NPQ: What are you hoping readers take away from this book?
AD: There have been times in our history [when] awareness of the horrors of family separation have spurred the nation to act. One of those times was during chattel slavery, [when] stories of families of children being torn from their mother’s arms were published in underground abolitionist newspapers sent to the North. And it was those stories of family separations that got mostly White Northerners on board with the abolition movement. It wasn’t the torture, the beatings, everything else that was horrible about slavery. It was that visceral understanding of how horrible it is for a baby to be snatched from his mother’s arms and sold away to strangers.
And then, just recent history, we saw that during “zero tolerance” [under Trump], [when] the nation was spurred to act, there were protests everywhere. If we could create that understanding about what’s happening in the child welfare system today that we know people can understand, then we’re hoping to move society, but also legislators. The idea is to build political will, to create some of the policy changes that we want to see, things like repealing mandatory reporting laws.
NPQ: Are the problems with our child welfare system you describe unique to the United States?
AD: There are definitely countries that use removal less, particularly…in instances of poverty, and that provide other forms of aid and assistance to families.
I think the US context is really unique because of the history and the current reality of racism and specifically anti-Black racism in this country. I think you can’t extract or separate how many people in the United States have been socialized to think about Black mothers over decades, from “welfare queens” to “crack babies” and all of those narratives.
A lot of the movement that we’re calling for is about redistribution of resources.

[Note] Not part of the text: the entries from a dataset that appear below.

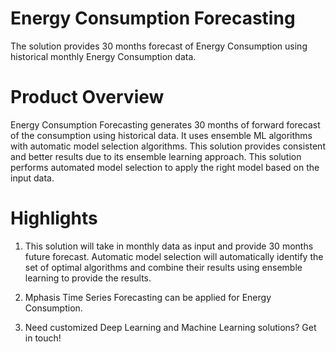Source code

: # Energy Consumption Forecasting
The solution provides 30 months forecast of Energy Consumption using historical monthly Energy Consumption data.

# Product Overview
Energy Consumption Forecasting generates 30 months of forward forecast of the consumption using historical data. It uses ensemble ML algorithms with automatic model selection algorithms. This solution provides consistent and better results due to its ensemble learning approach. This solution performs automated model selection to apply the right model based on the input data.

# Highlights
1. This solution will take in monthly data as input and provide 30 months future forecast. Automatic model selection will automatically identify the set of optimal algorithms and combine their results using ensemble learning to provide the results.

2. Mphasis Time Series Forecasting can be applied for Energy Consumption.

3. Need customized Deep Learning and Machine Learning solutions? Get in touch!
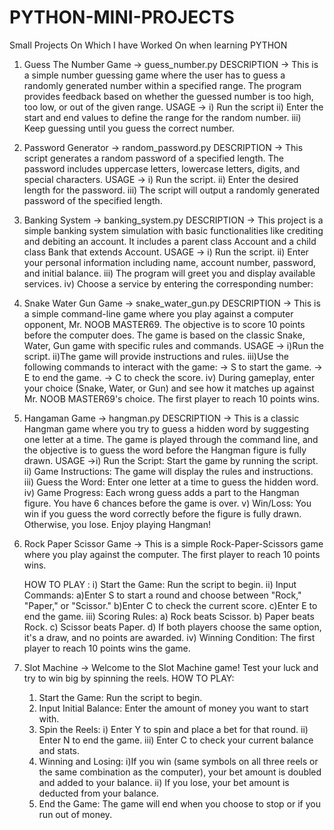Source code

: # PYTHON-MINI-PROJECTS
Small Projects On Which I have Worked On when learning PYTHON
1) Guess The Number Game -> guess_number.py
   DESCRIPTION -> This is a simple number guessing game where the user has to guess a randomly generated number within a specified range. The program provides 
                  feedback based on whether the guessed number is too high, too low, or out of the given range.
   USAGE -> i) Run the script
            ii) Enter the start and end values to define the range for the random number.
            iii) Keep guessing until you guess the correct number.
2) Password Generator -> random_password.py
   DESCRIPTION -> This script generates a random password of a specified length. The password includes uppercase letters, lowercase letters, digits, and special 
                  characters.
   USAGE -> i) Run the script.
            ii) Enter the desired length for the password.
            iii) The script will output a randomly generated password of the specified length.
3) Banking System -> banking_system.py
   DESCRIPTION -> This project is a simple banking system simulation with basic functionalities like crediting and 
                  debiting an account. It includes a parent class Account and a child class Bank that extends Account.
   USAGE -> i) Run the script.
            ii) Enter your personal information including name, account number, password, and initial balance.
            iii) The program will greet you and display available services.
            iv) Choose a service by entering the corresponding number:
4) Snake Water Gun Game -> snake_water_gun.py
   DESCRIPTION -> This is a simple command-line game where you play against a computer opponent, Mr. NOOB MASTER69. 
                  The objective is to score 10 points before the computer does. The game is based on the classic 
                  Snake, Water, Gun game with specific rules and commands.
   USAGE -> i)Run the script.
            ii)The game will provide instructions and rules.
            iii)Use the following commands to interact with the game:
                 -> S to start the game.
                 -> E to end the game.
                 -> C to check the score.
            iv) During gameplay, enter your choice (Snake, Water, or Gun) and see how it matches up against Mr. NOOB MASTER69's choice.
                The first player to reach 10 points wins.
5) Hangaman Game -> hangman.py
   DESCRIPTION -> This is a classic Hangman game where you try to guess a hidden word by suggesting one letter at a time. The game is 
                  played through the command line, and the objective is to guess the word before the Hangman figure is fully drawn.
   USAGE ->i) Run the Script: Start the game by running the script.
           ii) Game Instructions: The game will display the rules and instructions.
           iii) Guess the Word: Enter one letter at a time to guess the hidden word.
           iv) Game Progress: Each wrong guess adds a part to the Hangman figure. You have 6 chances before the game is over.
           v) Win/Loss: You win if you guess the word correctly before the figure is fully drawn. Otherwise, you lose.
   Enjoy playing Hangman!              
6) Rock Paper Scissor Game -> This is a simple Rock-Paper-Scissors game where you play against the computer. The first player to 
                                 reach 10 points wins.
    
   HOW TO PLAY :
   i) Start the Game: Run the script to begin.
   ii) Input Commands:
           a)Enter S to start a round and choose between "Rock," "Paper," or "Scissor."
           b)Enter C to check the current score.
           c)Enter E to end the game.
   iii) Scoring Rules:
           a) Rock beats Scissor.
           b) Paper beats Rock.
           c) Scissor beats Paper.
           d) If both players choose the same option, it's a draw, and no points are awarded.
   iv) Winning Condition: The first player to reach 10 points wins the game.
7) Slot Machine -> Welcome to the Slot Machine game! Test your luck and try to win big by spinning the reels.
      HOW TO PLAY:
      1) Start the Game: Run the script to begin.
      2) Input Initial Balance: Enter the amount of money you want to start with.
      3) Spin the Reels:
          i) Enter Y to spin and place a bet for that round.
          ii) Enter N to end the game.
          iii) Enter C to check your current balance and stats.
      4) Winning and Losing:
          i)If you win (same symbols on all three reels or the same combination as the computer), your bet amount is doubled and added 
            to your balance.
          ii) If you lose, your bet amount is deducted from your balance.
      5) End the Game: The game will end when you choose to stop or if you run out of money.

So, the idea I often give as an example is in Texas, we give foster parents about $900 a month. And what we’re really giving them money for is to take care of someone else’s child who’s been removed from their parents because their parents need money. But we give that money to a foster parent rather than giving that to the parent who needs it. That seems like a really simple solution, but it isn’t done because our society is comfortable using their tax dollars to give money to a stranger that we call a foster parent, but not giving that money directly to the mom who’s struggling to meet their child’s needs. And I think that’s fundamentally related to the deep problem of anti-Black racism in this country.